Je ne vais pas raconter un nouvel échec. J’en ai connu beaucoup d’autres. J’en connaîtrais probablement encore le reste de ma vie. Mais aucun de mes échecs ne m’a jamais abattu. Certains ont même été des bénédictions pour moi.

La vie est une formidable école et l’échec est l’un des professeurs le plus efficace. Et parfois ce qui paraît être un échec ne l’est pas en définitive.

Dans la troisième partie, j’ai raconté comment j’ai échoué à une interview qui devait changer ma vie. Et ben, vous savez quoi ? J’ai été pris finalement. Quelques semaines après mon crash, Me TK m’appelle : « le prof m’a dit que tu t’es manqué à sa question test ? ». J’ai marmonné un acquiescement bougon. « Mais il me dit globalement il a apprécié ta manière d’aborder la question. Il te prend. »

Voilà comment ma carrière d’avocat a pris réellement son envol : par un joli petit raté. Plus tard, le Prof m’a expliqué qu’il avait apprécié ma manière d’échouer, le réflexe de parler de ce que je savais sur une question dont je ne savais rien. Ça ne l’a pas empêché chaque fois qu’il en avait l’occasion de me charrier sur le fait que j’avais chuté sur une question qui était sensée faire partie de mon domaine de spécialité. Ce qui m’a d’ailleurs poussé à écrire un article sur « la rupture du contrat de travail » et examiner cette question d’arbitrabilité du litige de travail.

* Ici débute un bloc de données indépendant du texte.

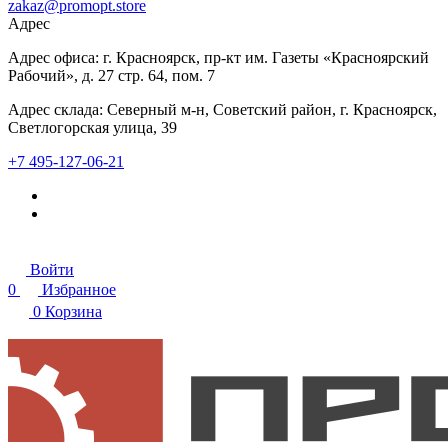
zakaz@promopt.store
Адрес
Адрес офиса: г. Красноярск, пр-кт им. Газеты «Красноярский
Рабочий», д. 27 стр. 64, пом. 7
Адрес склада: Северный м-н, Советский район, г. Красноярск,
Светлогорская улица, 39
+7 495-127-06-21
Войти
0
Избранное
0
Корзина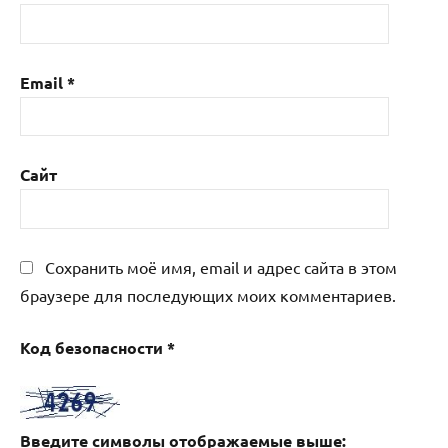
Email
*
Сайт
Сохранить моё имя, email и адрес сайта в этом
браузере для последующих моих комментариев.
Код безопасности
*
Введите символы отображаемые выше: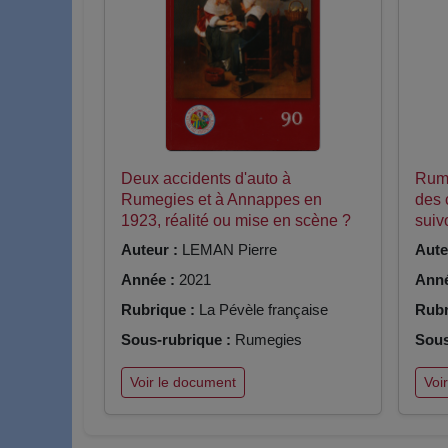
Deux accidents d'auto à
Rume
Rumegies et à Annappes en
des 
1923, réalité ou mise en scène ?
suiv
Auteur :
LEMAN Pierre
Aute
Année :
2021
Anné
Rubrique :
La Pévèle française
Rubr
Sous-rubrique :
Rumegies
Sous
Voir le document
Voi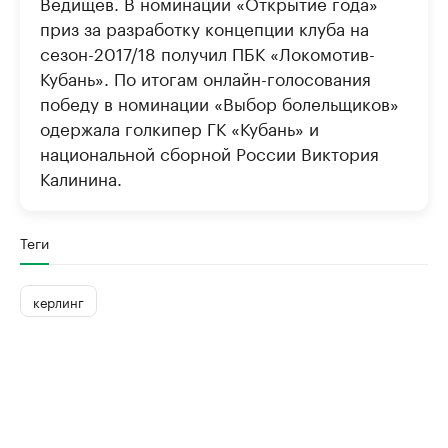
Ведищев. В номинации «Открытие года»
приз за разработку концепции клуба на
сезон-2017/18 получил ПБК «Локомотив-
Кубань». По итогам онлайн-голосования
победу в номинации «Выбор болельщиков»
одержала голкипер ГК «Кубань» и
национальной сборной России Виктория
Калинина.
Теги
керлинг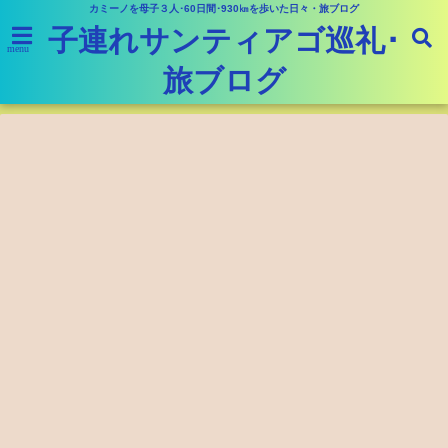
カミーノを母子３人･60日間･930㎞を歩いた日々・旅ブログ
子連れサンティアゴ巡礼･
menu
旅ブログ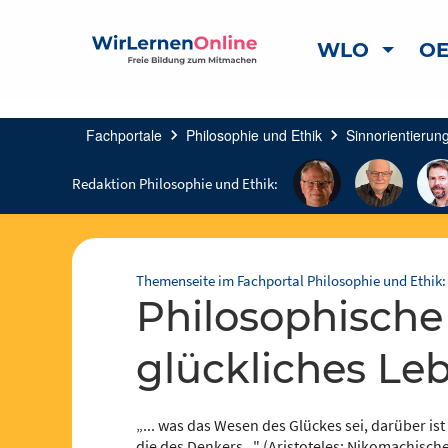
WLO
OE
Fachportale
chevron_right
Philosophie und Ethik
chevron_right
Sinnorientierun
Redaktion Philosophie und Ethik:
Themenseite im Fachportal Philosophie und Ethik:
philosophische Ideen über
glückliches Le
„... was das Wesen des Glückes sei, darüber is
die des Denkers..." (Aristoteles: Nikomachische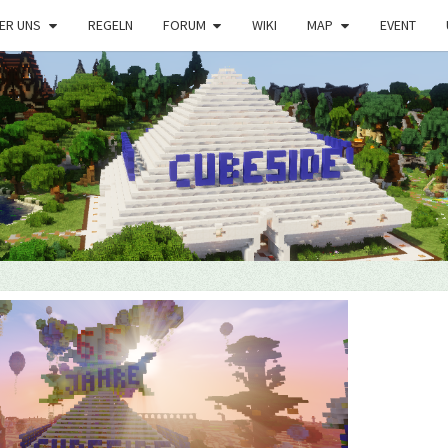
ER UNS
REGELN
FORUM
WIKI
MAP
EVENT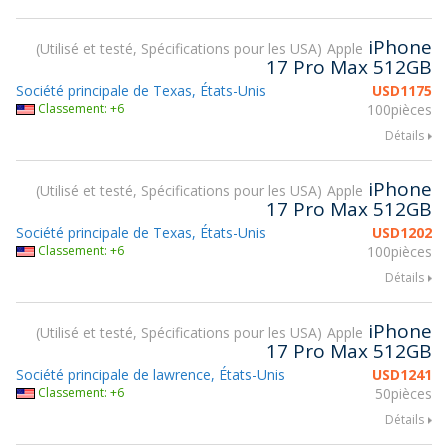
iPhone
Utilisé et testé, Spécifications pour les USA
Apple
17 Pro Max 512GB
Société principale de Texas, États-Unis
USD
1175
Classement: +6
100pièces
Détails
iPhone
Utilisé et testé, Spécifications pour les USA
Apple
17 Pro Max 512GB
Société principale de Texas, États-Unis
USD
1202
Classement: +6
100pièces
Détails
iPhone
Utilisé et testé, Spécifications pour les USA
Apple
17 Pro Max 512GB
Société principale de lawrence, États-Unis
USD
1241
Classement: +6
50pièces
Détails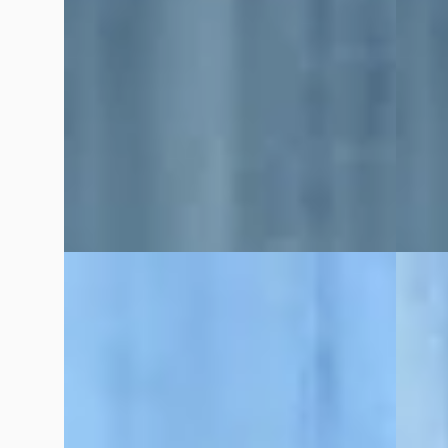
v.a. € 312/mnd
v.a. €
Scherp geprijsd
Scherp
2023 · 25.752 km · Benzine · Handgeschakeld
2019 · 
Broekhuis Peugeot Raalte
Broekh
Bekijk aanbieding →
Bekijk
Vergelijk
Vergelijk
B
B
Suzuki Swift
·
2012
Peuge
1.2 Comfort EASSS
SW 1.6 
€ 8.750
€ 28.75
v.a. € 185/mnd
v.a. €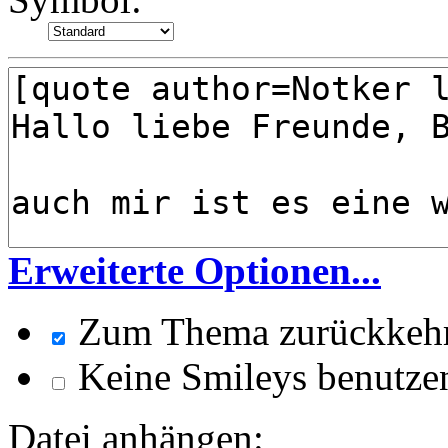
Erweiterte Optionen...
Zum Thema zurückkeh
Keine Smileys benutze
Datei anhängen: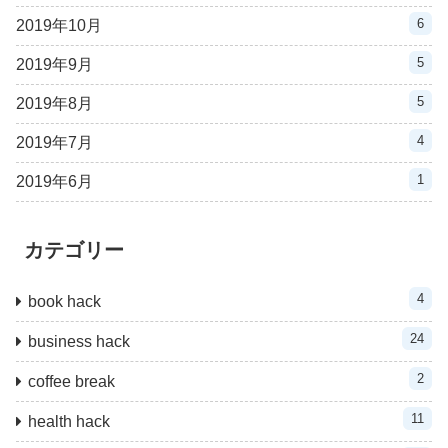
6
2019年10月
5
2019年9月
5
2019年8月
4
2019年7月
1
2019年6月
カテゴリー
4
book hack
24
business hack
2
coffee break
11
health hack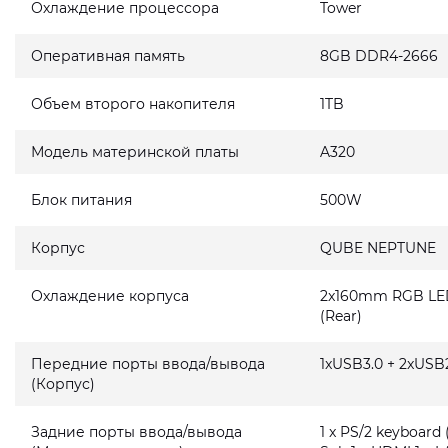
Охлаждение процессора
Tower
Оперативная память
8GB DDR4-2666
Объем второго накопителя
1TB
Модель материнской платы
A320
Блок питания
500W
Корпус
QUBE NEPTUNE
Охлаждение корпуса
2x160mm RGB LED 
(Rear)
Передние порты ввода/вывода
1xUSB3.0 + 2xUSB2
(Корпус)
Задние порты ввода/вывода
1 x PS/2 keyboard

Les échecs font donc partie de la
Vie. On peut en faire une source de motivation et de force. J’en ai connu un qui m’a beaucoup fait souffrir pendant des années, moi et mon épouse, le fait d’attendre un bébé, mais qui est aujourd’hui derrière nous grâce à Dieu. Mais cette épreuve m’a fait prendre de l’épaisseur en tant que mari et en tant qu’humain.

Il est plus facile de parler des échecs quand on a pris sa revanche. Il y a des échecs dont je ne suis pas encore prêt de parler. Les blessures sont encore vives. Mais le plus important c’est qu’aucun échec ne m’a jamais laissé par terre pendant longtemps. Tant qu’on apprend, on tire les leçons, tant qu’on se relève, tant qu’on recommence fort de l’expérience acquise, on n’a pas encore échoué.

J’espère que ces récits auront servis à quelque chose à quelqu’un. Aux chercheurs d’or comme moi, à ceux qui ne s’arrêtent pas de creuser comme moi, je souhaite bonne chance, peut-être qu’un jour nous nous croiserons dans les galeries que nous aurons taillées dans nos rêves.